Global airlines are set to post $2.5 billion in losses in 2009 as revenues are likely to shrink by $35 billion to $500 billion, said IATA.
Represents 230 airlines comprising 93 per cent of scheduled international air traffic, IATA said that international scheduled traffic results for January showing a deepening year-on-year demand slump as international passenger demand fell by 5.6 per cent in January 2009 compared to the same month in 2008.
The January decline was the fifth consecutive month of contraction and a full percentage point worse than the 4.6 cent year-on-year drop recorded in December.
The 5.6 per cent drop in passenger demand outpaced capacity cuts of 2.0 per cent driving the load factor to 72.8 per cent - 2.8 per cent below what was recorded for January 2008, said IATA.
The world's largest airline by market value, Singapore airlines is fighting with lower travel and cargo demand and has cut flights to some Asian cities and may put future aircraft orders on hold.
The decline was not restricted to passenger traffic only as the cargo markets, which registered a 22.6 per cent drop in December worsened in January 2009 with a 23.2 per cent year-on-year demand drop making it the eighth consecutive month of contraction for freight traffic.
''Alarm bells are ringing everywhere.

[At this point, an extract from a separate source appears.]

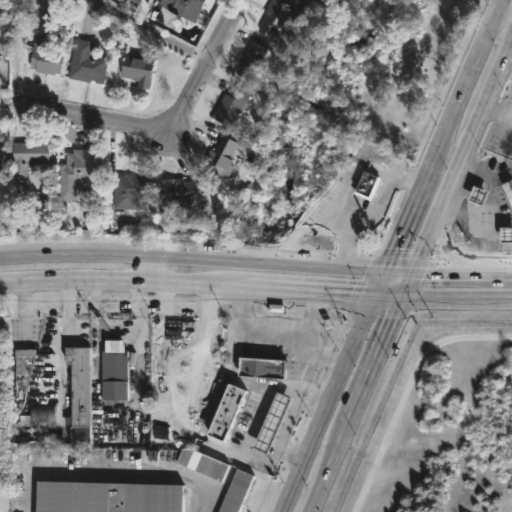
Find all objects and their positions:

Every region's carriers are reporting big drops in cargo and aside from the Middle East carriers, passenger demand is falling in all regions. The industry is in a global crisis and we have not yet seen the bottom,'' said Giovanni Bisignani, IATA's Director General and CEO.
Asian carriers led the decline in passenger demand with an 8.4 per cent year-on-year drop in January as capacity in the region contracted 4.3 per cent with Japan, the region's largest market for air travel, will register the biggest fall in 2009 as its economy contracts by an unprecedented 5 per cent.
North American carriers posted the second largest passenger decline at 6.2 per cent led by a decline in Trans-Pacific travel while European carriers offset a 5.7 per cent decline in demand with a 3.6 per cent decrease in capacity.
Latin American carriers saw a modest decline of 1.4 per cent, African carriers saw the demand decline slow from an average 4.0 per cent in 2008 to 2.6 per cent in January while the Middle East was the only region with a positive traffic growth of 3.1 per cent.
With these dismissal figures, ''Airlines remain in intensive care, but while others ask for government bailouts, our demands on governments are much more modest. First, don't tax us to death in order to pay for investments in the banking industry. This includes the UK government's plans to increase its multi-billion pound Air Passenger Duty and the Dutch Government's misguided departure tax,'' said Bisignani.
In 2008, even as governments delivered tax breaks to stimulate economic growth, the airline industry took on an additional tax burden of $6.9 billion.